Looking at other sources of data on overseas degree program studies by students from the Chinese mainland, it’s clear that the overwhelming majority choose to study in English speaking countries, with the top destinations being the U.S., Australia, the U.K. and Canada. The U.S. remains the top choice by a wide margin.

During the past 20 years, slightly more than 1.5 million Chinese went abroad for study, mostly to pursue graduate degrees. Less than one-third have returned, but in 2009 there was a significant (56%) jump in the number of returnees. Various factors contributed to this, such as a relatively hot economy, better job prospects, and new Chinese government funding for research and development programs. It seems likely that for the foreseeable future, the trend towards a higher percentage of overseas Chinese students returning will continue.

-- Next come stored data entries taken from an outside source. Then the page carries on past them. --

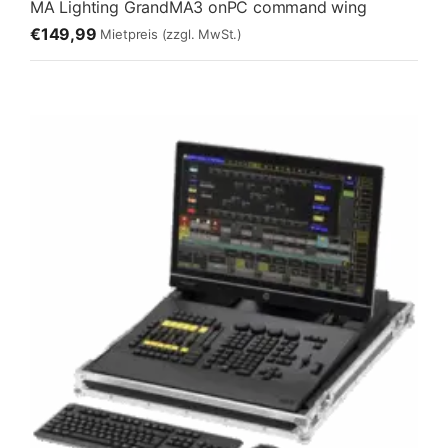
MA Lighting GrandMA3 onPC command wing
€149,99
Mietpreis
(zzgl. MwSt.)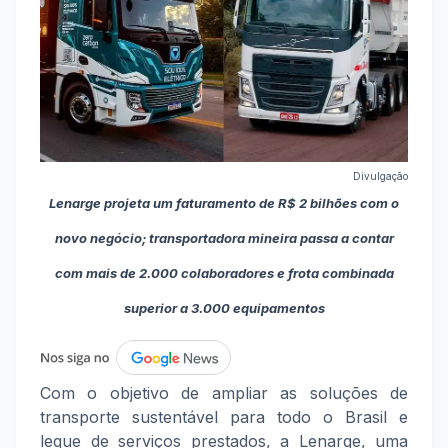
Divulgação
Lenarge projeta um faturamento de R$ 2 bilhões com o
novo negócio; transportadora mineira passa a contar
com mais de 2.000 colaboradores e frota combinada
superior a 3.000 equipamentos
Com o objetivo de ampliar as soluções de
transporte sustentável para todo o Brasil e
leque de serviços prestados, a Lenarge, uma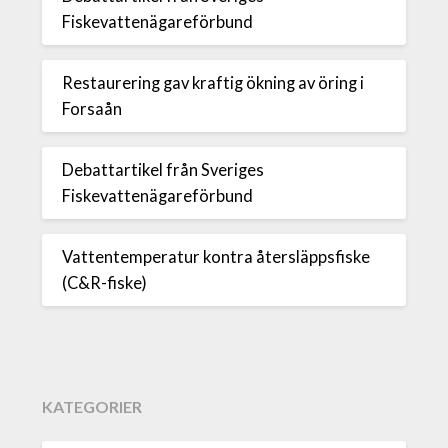
Fiskevattenägareförbund
Restaurering gav kraftig ökning av öring i
Forsaån
Debattartikel från Sveriges
Fiskevattenägareförbund
Vattentemperatur kontra återsläppsfiske
(C&R-fiske)
KATEGORIER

In recent years the number of Chinese students pursuing undergraduate versus graduate degrees overseas has also grown, and now numbers about 25% of the total. The latest trend is towards starting overseas studies at the secondary level, partly to ensure better prospects in the hotly competitive college admissions process.

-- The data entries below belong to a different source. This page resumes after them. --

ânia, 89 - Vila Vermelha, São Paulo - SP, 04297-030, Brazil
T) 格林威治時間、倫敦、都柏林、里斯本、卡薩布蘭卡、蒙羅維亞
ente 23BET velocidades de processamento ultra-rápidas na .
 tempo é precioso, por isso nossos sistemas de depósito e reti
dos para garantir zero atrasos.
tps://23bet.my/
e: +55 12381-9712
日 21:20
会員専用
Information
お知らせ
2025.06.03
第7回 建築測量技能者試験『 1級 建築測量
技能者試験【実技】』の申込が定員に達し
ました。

Speaking of U.S. college admissions, an October 29, 2010 report on www.CNNMoney.com entitled “Most Expensive Colleges”, listed the 10 priciest colleges in the U.S.. I would guess that probably half of the top ten on the list might not be familiar names to Chinese parents, because they are mainly not Ivy League schools or well-known, bigger state universities. The range of annual costs — tuition, room and board — for these ten most expensive schools was US$52,000 to $53,000 per year.

(Note to Mom and Dad: Please do a good job on your financial planning, or hope to win big in VIP baccarat in Macau.)

One thing is for sure. If enrollment in overseas degree programs by Chinese students continues its recent growth trends, and continues to be concentrated in English speaking countries, then my forecast about a huge balloon in the number of advanced English learners in China in 5 to 10 years’ time is not at all far-fetched. It’s already a work in progress.

This has positive implications for the future of China’s “going global” efforts, which will demand talented individuals with first-rate language skills as well as cultural sensitivity and exposure. Such talent is currently in short supply, but if current trends continue, that is going to change.